With the looming El Nino weather system threatening to deliver longer and even more frequent heatwaves, a Sydney-based project is investigating the use of lighter-coloured bitumen on roads to reduce urban temperatures by as much as 7°C.
The Cool Change Cities Project, led by sustainability expert Michael Mobbs, will build a trial “cool road” in Chippendale, NSW, to compare before and after data on its surface temperatures, and any impact these changes might have on local energy bills, public health, and on surrounding biodiversity.
According to Mobbs, a “cool road” uses pale surfaces like concrete, a resin mix like bus lanes, or pale rocks shaved to present a pale surface.
And while it might sound cosmetic, it is considered a more and more important ingredient in the effort to lower the temperatures of our cities, which have been found to exacerbate extreme heat by between 4-7°C, especially overnight.
Speaking on ABC’s Lateline on Monday night, Professor Liz Hanna, an environmental health expert from the Australian National University, said the use of black roads and roofs in new housing developments – surfaces that could be 30°C hotter than forecast air temperatures – made no sense in Australia’s climate.

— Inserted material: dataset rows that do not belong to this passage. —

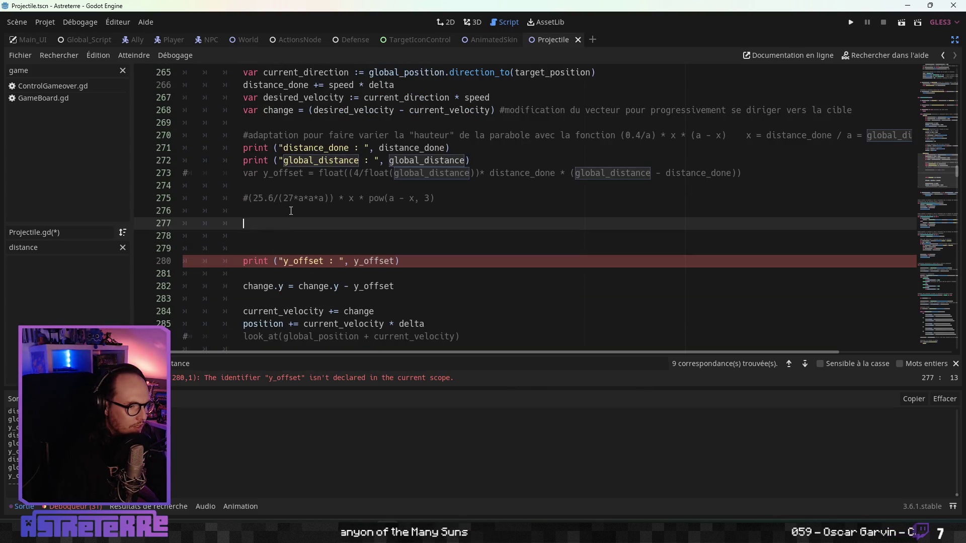
pyautogui.write('vary_off')
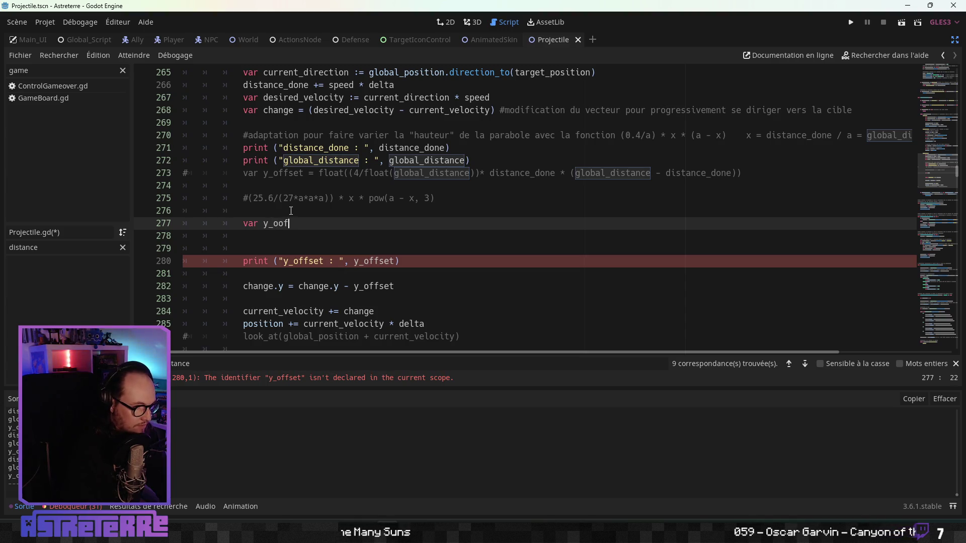
pyautogui.write('set =')
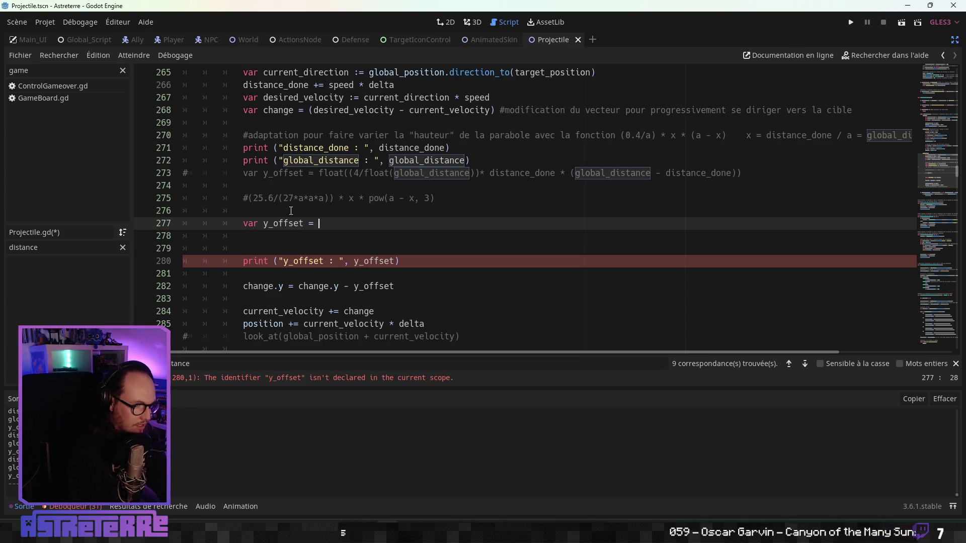
# - Paste the formula as the y_offset value and replace the three denominator a's with global_distance
pyautogui.press('ctrl+v')
pyautogui.click(380, 199)
pyautogui.scroll(1, 372, 227)
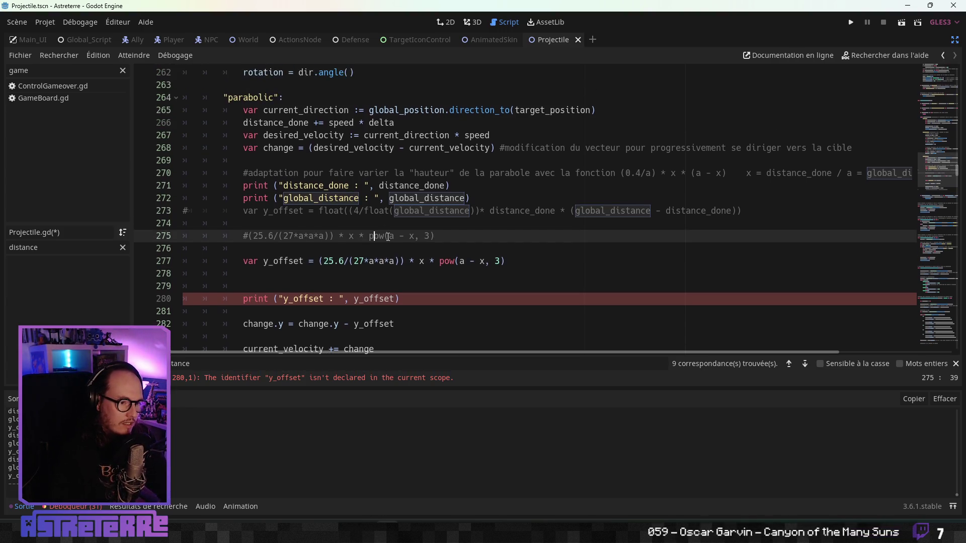
pyautogui.click(384, 261)
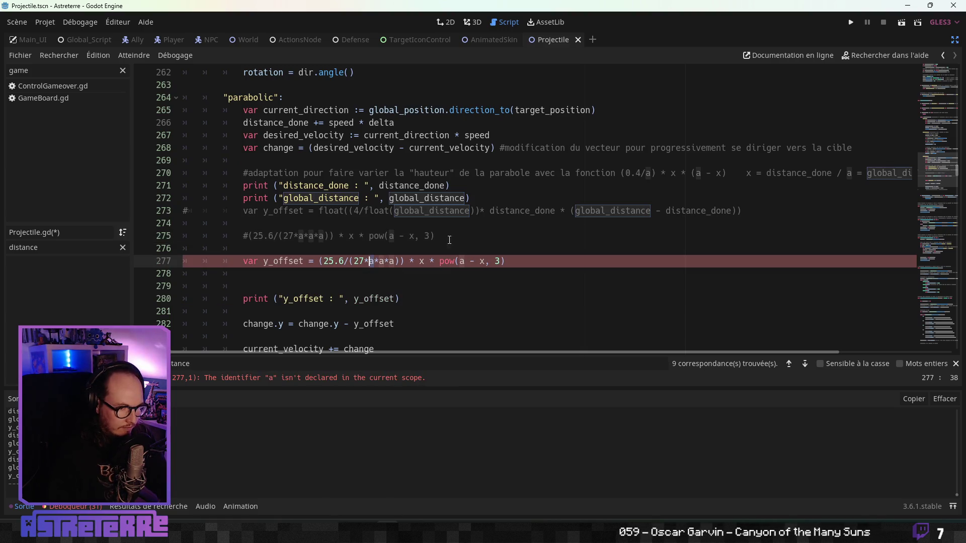
pyautogui.click(515, 211)
pyautogui.doubleClick(868, 173)
pyautogui.press('ctrl+c')
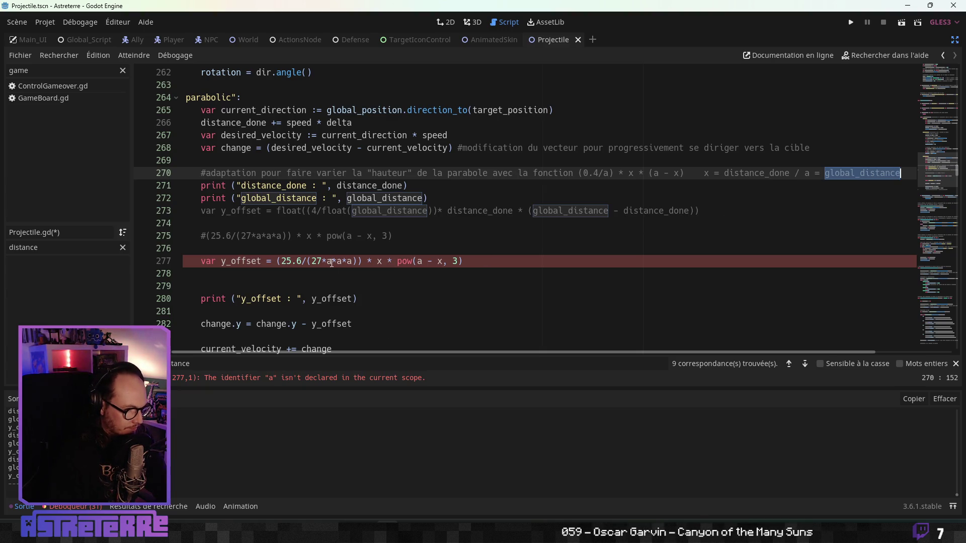
pyautogui.click(331, 261)
pyautogui.doubleClick(332, 261)
pyautogui.press('ctrl+v')
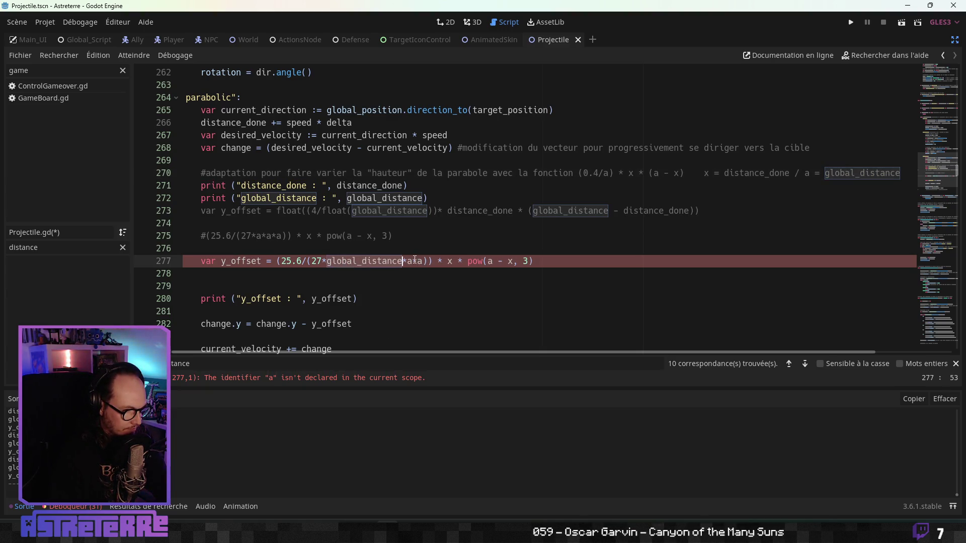
pyautogui.doubleClick(410, 261)
pyautogui.press('ctrl+v')
pyautogui.doubleClick(489, 261)
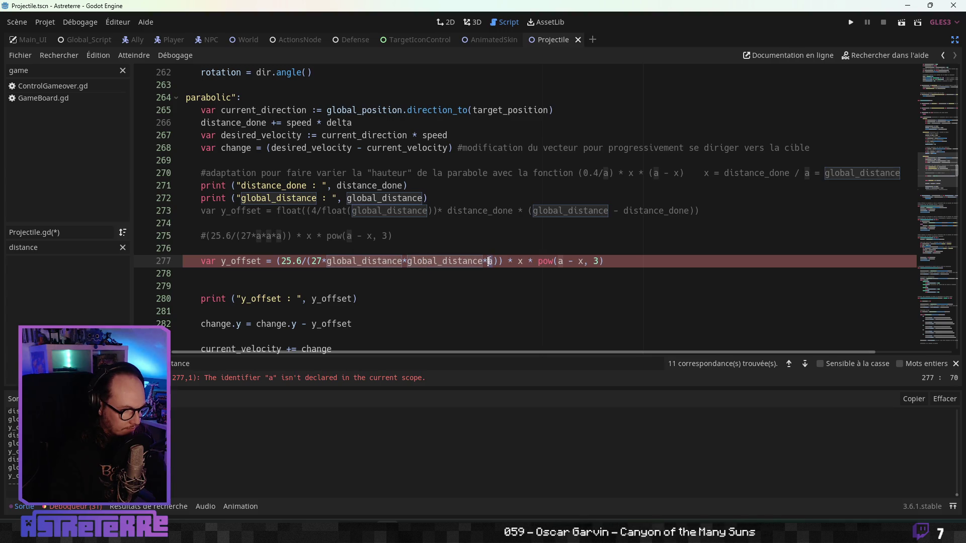
pyautogui.press('ctrl+v')
# - Replace each x with distance_done and the power term's a with global_distance
pyautogui.doubleClick(480, 211)
pyautogui.press('ctrl+c')
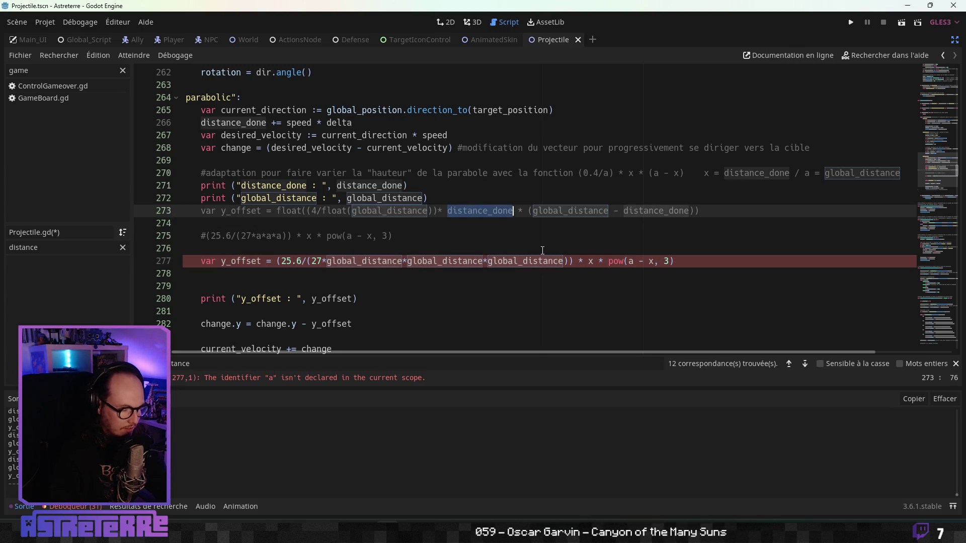
pyautogui.doubleClick(591, 261)
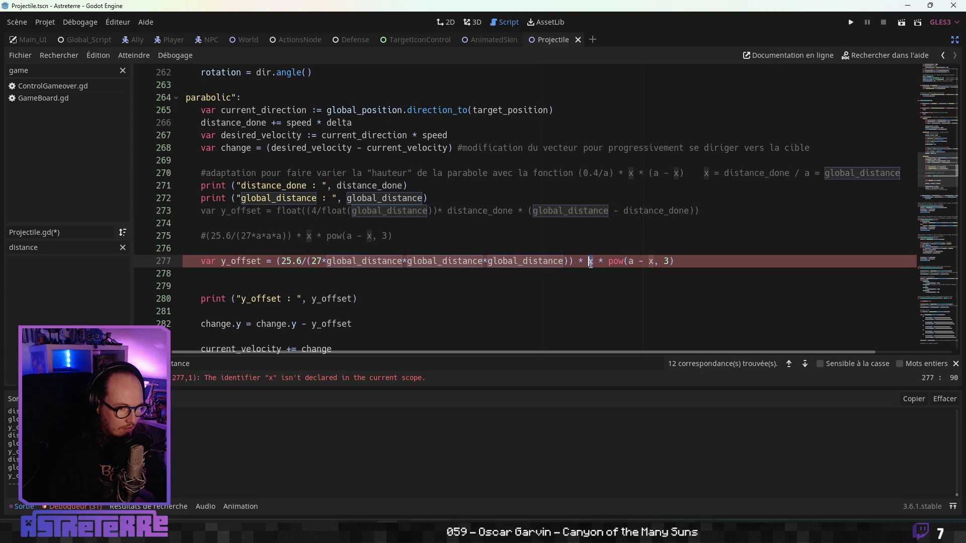
pyautogui.press('ctrl+v')
pyautogui.click(455, 211)
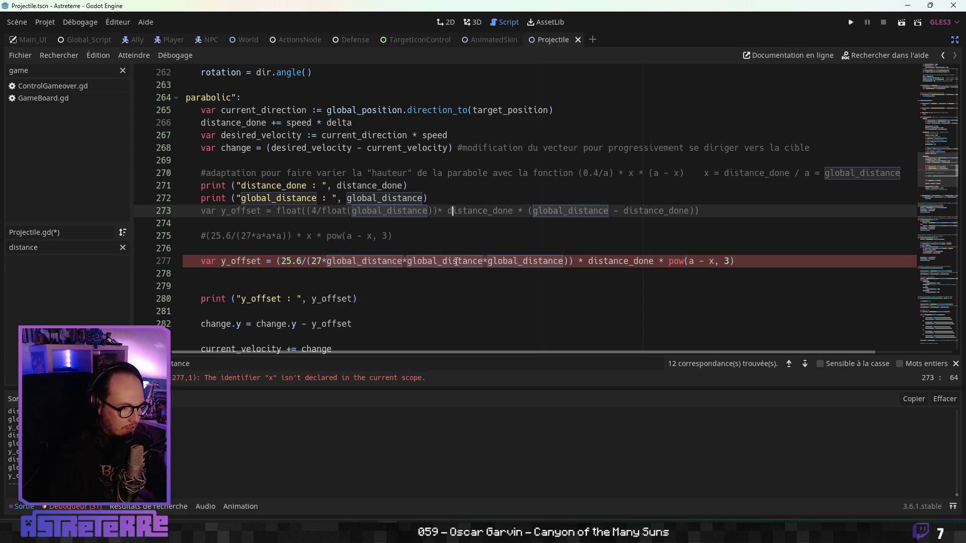
pyautogui.doubleClick(456, 261)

“We drive around and shake our heads in dismay at the silliness of this, the cost of retrofitting these houses and the poor, miserable people in the future who will have high electricity bills because they’ll be forced to cool their houses artificially,” she said.
Roads, in particular, which take up between 24 to 35 per cent of the landmass of our cities, are believed to have the effect of increasing the temperatures in suburbs, affecting power consumption and tree growth.
“If we are to do anything about our climate we must do something meaningful in our cities,” said Mobbs, director of the Cool Change Cities Project. My vision is to cool Australian cities by 2 degrees by 2020 by quite simply building cool roads.”
Citing an example from New York, Mobbs said a pale road retrofit costed at $58 million produced a saving in energy bills of $57 million alone. The research found a one-degree increase above 20 degrees increased energy use in the city by 3300 MW.
“Just imagine how transforming this could be for the people of Western Sydney, the Northern suburbs of Adelaide or the people in suburbs and towns in Western Australia,” he said.
“The NSW government, have been highly supportive of my vision – we’re discussing solutions for wider studies and rollout across the State. Other parts of the country are looking on with interest and we are in discussions with some corporate players who can immediately see the benefits here.”